The iPod poses such a major security risk for businesses, to the extent that businesses should consider banning the renowned digital music player altogether.
That at least is what one Gartner analyst, Ruggero Contu, has said, and garnered plenty of press attention in the process. Contu - who, it is believed, has never seen a CD-Rom - published his four-page report "How to Tackle the Threat From Portable Storage Devices" at the end of last week and warns that: "Portable storage products can bypass perimeter defenses like firewalls and anti-virus at the mailserver, and introduce malware such as Trojans or viruses onto company networks."
But not only that. Because these iPod have memory they can be used to store sensitive data on and then taken out of a company and put on another machine! Clearly, the only option is a complete ban on these malicious instruments. It's not just iPods though - although they do generate the most interest - it is also digital cameras, memory sticks and Flash memory of any type.
The actual point being made is that these devices are increasingly common and use USB ports to send/receive data, as opposed to disk drives that have probably been securely nailed down by sysadmins. So companies should make sure they have considered their use.
The idea of pinning the blame on iPods is no more than hype though.

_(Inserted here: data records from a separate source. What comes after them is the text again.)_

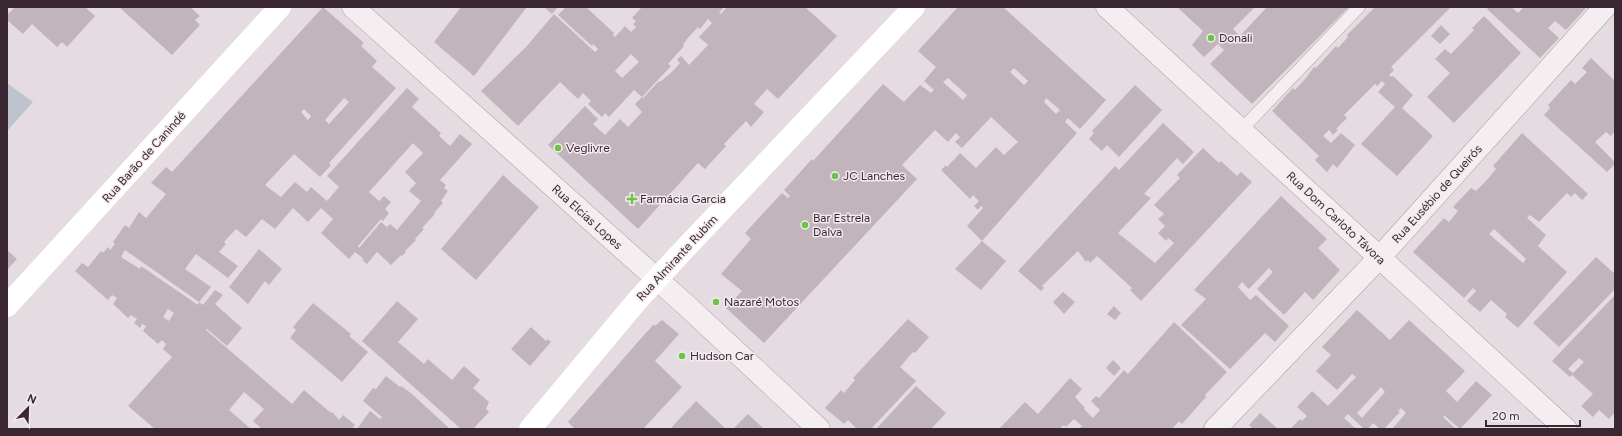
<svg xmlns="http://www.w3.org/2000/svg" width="1622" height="436" font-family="Figtree,sans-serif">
	<rect width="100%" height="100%" fill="#e5dce1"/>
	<path fill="#bec4ce" d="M7 83 33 102 7 131Z"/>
	<path fill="#c1b4bb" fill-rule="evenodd" d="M15 7H85L95 16 67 47 62 42 57 47 32 24 23 34 7 20V15Z
		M119 7H190L200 16 195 20 200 25 172 55Z
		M323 7 364 43 361 46 377 61 372 67 396 88 329 163 331 165 320 177 294 154 265 185 281 197 295 182 307 192 311 187 327 201 339 187 327 176 407 88 419 99 412 107 441 133 439 136 450 146 460 134 472 144 440 180 446 185 444 188 448 191 441 201 443 203 434 213 435 214 422 228 424 229 415 239 416 240 405 251 406 252 402 256 401 255 391 265 377 252 367 264 362 260 364 259 355 252 349 259 321 233 333 219 321 208 308 222 293 208 275 229 262 219 246 237 236 229 224 242 226 244 219 252 238 266 228 278 196 254 185 269 211 287 199 302 125 250 121 257 140 269 141 266 198 305 199 302 203 305 215 290 223 295 215 304 242 328 227 346 207 329 206 330 292 404 304 390 331 413 332 412 339 420 343 415 355 425 352 429H262L253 421 264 409 244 392 229 410 251 429H155L128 406 172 357 163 349 166 344 162 340 158 344 143 331 146 326 142 324 140 328 134 323 137 319 131 315 128 318 113 304 117 298 112 295 108 300 75 271 82 263 88 267 101 251 103 253 108 247 110 250 115 244 113 242 125 225 129 228 139 212 146 218 166 194 151 183 166 167 172 172ZM344 98 349 102 329 124 325 120ZM304 109 311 116 308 120 301 112ZM413 143 423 153 405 172 416 183 409 191 421 201 397 230 390 224 387 227 381 222 359 248 358 246 381 219 383 221 389 213 385 209 391 202 384 196 379 201 369 192ZM168 309 174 313 169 321 163 317Z
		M461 7H527L474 76 434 42Z
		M544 7H558L552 14Z
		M566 7H586L614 33 613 35 615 37 625 26 631 32 636 27 633 24 636 21 632 18 642 7H724L719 13 721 14 727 7H805L837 36 778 99 767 89 754 104 764 112 751 127 746 121 724 144 726 146 705 169 698 163 638 229 548 145 585 106 598 119 593 124 605 135 620 119 628 127 642 112 635 104 642 97 634 90 609 117 605 113 602 117 588 104 591 101 583 93 578 99 560 82 518 126 481 91 526 47 554 14 595 52 598 49 593 44 592 46 558 15ZM708 19 712 23 699 37 708 45 689 65 681 56 677 60 680 63 674 70 660 82 659 81 643 98 642 97 671 66 668 64 684 46 683 45 687 39 698 27 700 29ZM631 54 639 62 622 78 615 71Z
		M958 7H1003L1106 100 1080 129 1068 118 1065 122 1077 133 982 241 967 226 983 208 981 206 978 210 974 206 979 201 973 195 970 199 941 170 946 165 947 167 960 153 976 168 996 147 1004 155 1018 142 991 117 962 148 955 142 960 137 956 133 948 142 935 130 902 165 917 179 764 343 726 308 742 291 721 274 751 239 745 233 782 193 788 198 790 196 784 190 812 159 813 161 883 84 904 102 920 85 931 93 934 90 924 81 936 67 918 51ZM1014 68 1028 81 1024 85 1010 72ZM948 78 967 95 963 100 943 82ZM1046 98 1060 110 1056 114 1044 102Z
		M1177 7H1255L1233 29 1240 36 1267 7H1349L1252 104 1210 64 1224 50 1218 44 1204 57 1192 45 1203 31Z
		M1375 7H1451L1391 67 1394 70 1389 75 1391 77 1393 76 1413 95 1402 108 1433 136 1397 176 1361 144 1395 107 1378 92 1385 84 1382 81 1377 86 1375 84 1344 115 1347 118 1336 129 1338 130 1333 135 1329 130 1323 136 1331 143 1341 133 1355 145 1337 168 1333 164 1327 172 1315 160 1319 156 1272 111 1293 88 1295 90 1306 78 1314 67 1316 68 1336 46 1338 48 1348 37 1347 35Z
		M1489 7H1511L1518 13 1524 7H1587L1566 30 1555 21 1548 28 1559 38 1540 58 1487 9Z
		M1484 16 1521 53 1454 123 1427 97 1450 73 1435 59 1445 49 1451 54 1474 30 1472 28Z
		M1441 25 1450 34 1440 44 1431 36Z
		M1591 58 1615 81V131L1611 136 1606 132 1595 142 1615 162V164L1607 172 1544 115 1550 108 1548 105 1571 80 1575 84 1587 72 1582 68Z
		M1135 85 1162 110 1119 157 1107 145 1102 151 1089 139 1094 133 1092 131Z
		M1163 123 1194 152 1183 164 1177 158 1144 194 1151 198 1118 233 1155 263 1174 243 1168 238 1166 241 1158 233 1165 226 1158 219 1164 214 1154 205 1180 178 1177 175 1203 148 1219 163 1221 161 1237 176 1241 172 1252 182 1141 301 1130 290 1132 288 1097 256 1090 263 1088 260 1086 262 1078 251 1042 286 1044 288 1041 291 1018 271 1115 166 1119 170Z
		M1522 133 1588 194 1582 200 1575 193 1571 197 1567 193 1539 222 1530 215 1527 218 1546 235 1538 246 1567 272 1518 328 1505 317 1507 314 1491 300 1480 312 1467 301 1476 291 1473 288 1464 298 1413 252 1444 218 1449 222 1458 211 1453 207 1471 188 1476 191 1486 181 1496 169 1493 166ZM1494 229 1525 258 1526 259 1523 263 1489 234Z
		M503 175 539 207 476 280 441 249Z
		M1281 196 1327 239 1318 248 1340 270 1313 300 1305 292 1284 315 1257 289 1273 272 1269 268 1249 289 1242 282 1238 287 1250 300 1256 295 1289 326 1275 342 1265 333 1230 369 1181 325 1206 299 1194 290Z
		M982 241 1006 261 981 290 955 269Z
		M259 249 282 269 269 285 265 281 248 304 229 287Z
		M7 250 17 259 7 270Z
		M1596 257 1615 274V289L1559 347 1533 323Z
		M1063 292 1075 302 1064 314 1053 302Z
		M1615 295V412L1609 419 1599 410 1593 417 1581 406 1593 394 1572 375 1570 377 1552 361ZM1579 358 1584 362 1573 373 1568 369Z
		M397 301 418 319 398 342 424 364 428 359 452 380 464 366 480 380 473 388 489 402 486 409 489 412 473 429H461L362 341Z
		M313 303 351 334 349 336 368 352 342 382 290 338 296 330 293 327Z
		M1114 306 1121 313 1115 320 1107 314Z
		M1357 310 1390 340 1409 320 1465 371 1446 391 1457 402 1476 381 1492 395 1460 429 1445 416 1443 417 1456 429H1392L1406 413 1401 408 1398 411 1400 412 1384 429H1380L1373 423 1368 429H1364L1348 414 1344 418 1356 429H1290L1300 419 1302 421 1307 416 1297 407 1312 391 1328 406 1356 377 1352 374 1337 390 1316 371 1331 355 1322 347ZM1381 387 1385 392 1362 418 1357 413Z
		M908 319 929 337 915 353 913 352 900 367 916 381 871 429H857L848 420 844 424 825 408 841 390 844 393 855 380 853 378Z
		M662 320 679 334 655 361 682 387 643 429H575L568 422 636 344 654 324 655 326Z
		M1174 322 1227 372 1205 395 1206 397 1182 424 1179 421 1172 429H1079L1082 426 1074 419 1066 427 1064 425 1059 429H999L1025 402 1038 414 1070 378 1082 389 1075 397 1085 408 1084 409 1093 418 1100 410 1091 401 1096 396 1099 398 1124 370 1128 374Z
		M531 327 546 341 548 339 551 342 530 366 511 349Z
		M1113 360 1121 368 1114 376 1106 368Z
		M386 376 400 387 401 386 412 394 450 429H357L370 411 380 419 382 417 363 401 373 388 376 389Z
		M916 386 946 413 931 429H876Z
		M696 401 725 428 724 429H670Z
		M1260 413 1278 429H1253L1249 425Z
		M748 414 764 429H733Z"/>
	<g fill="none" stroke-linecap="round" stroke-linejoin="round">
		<defs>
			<path id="service" d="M1242 129 1359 7"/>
			<path id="minor" d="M353 7 687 306 819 429
				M1107 7 1566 429
				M1215 429 1379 258 1605 7"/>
		</defs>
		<use href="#service" stroke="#ab9ea5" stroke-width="13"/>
		<use href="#minor" stroke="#ab9ea5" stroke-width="23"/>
		<use href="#service" stroke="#f4eef1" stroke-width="12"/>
		<use href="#minor" stroke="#f4eef1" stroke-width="22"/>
		<path stroke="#fff" stroke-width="22" d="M7 306 280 7
			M530 429 636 302 677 257 914 7"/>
	</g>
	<g fill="#6cc348" stroke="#f3ebef" stroke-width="1.5">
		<circle cx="1211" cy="38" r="4"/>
		<circle cx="558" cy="148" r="4"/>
		<circle cx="835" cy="176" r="4"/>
		<path d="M630 193h4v4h4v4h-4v4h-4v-4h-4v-4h4z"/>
		<circle cx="805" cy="225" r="4"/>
		<circle cx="716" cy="302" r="4"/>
		<circle cx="682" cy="356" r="4"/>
	</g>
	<g text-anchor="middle" stroke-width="3" stroke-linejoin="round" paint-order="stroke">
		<g font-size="12" fill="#3a2731" stroke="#f3ebef" text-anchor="start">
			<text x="1219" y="42">Donali</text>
			<text x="566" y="152">Veglivre</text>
			<text x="843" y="180">JC Lanches</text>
			<text x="640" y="203">Farmácia Garcia</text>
			<text x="813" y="222">Bar Estrela<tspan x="813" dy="14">Dalva</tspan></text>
			<text x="724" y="306">Nazaré Motos</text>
			<text x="690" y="360">Hudson Car</text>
		</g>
		<g font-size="12" fill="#3a2731" stroke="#f3ebef">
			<text transform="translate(144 157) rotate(-48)" y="4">Rua Barão de Canindé</text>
			<text transform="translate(1437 194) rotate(-48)" y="4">Rua Eusébio de Queirós</text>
			<text transform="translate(587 217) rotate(42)" y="4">Rua Elcias Lopes</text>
			<text transform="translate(1336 218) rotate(43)" y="4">Rua Dom Carloto Távora</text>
			<text transform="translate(677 258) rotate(-47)" y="4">Rua Almirante Rubim</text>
		</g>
	</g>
	<rect width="1622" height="436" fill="none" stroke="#3a2731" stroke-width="16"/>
	<g transform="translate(28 408) rotate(23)" stroke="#f3ebef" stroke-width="3" paint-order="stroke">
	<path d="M0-3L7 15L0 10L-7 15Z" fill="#3a2731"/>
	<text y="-6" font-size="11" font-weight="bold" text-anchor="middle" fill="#3a2731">N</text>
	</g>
	<path d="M1486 420v6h94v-6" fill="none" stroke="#3a2731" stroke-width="2"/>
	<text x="1492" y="420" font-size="12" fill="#3a2731" stroke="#f3ebef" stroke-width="3" paint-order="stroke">20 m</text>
</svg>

If someone wants to add a virus to a system or download sensitive data, there are and always have been dozens of ways of doing so. Connecting an iPod means that someone already has to have direct access to a network.
As such, it is exactly the same as any other security threat from networks users. Disk or CDs with viruses, or an infected laptop connected to an unsecured network are going to be far greater risks. And if someone wants to take information out of a company, it's not as if an iPod and a USB port are the only way to do it. All these are basic network security issues that should have been tackled years ago.
But of course you can always buy the four-page report from Gartner for $95 to learn what you already know and encourage people to produce such nonsense in the future.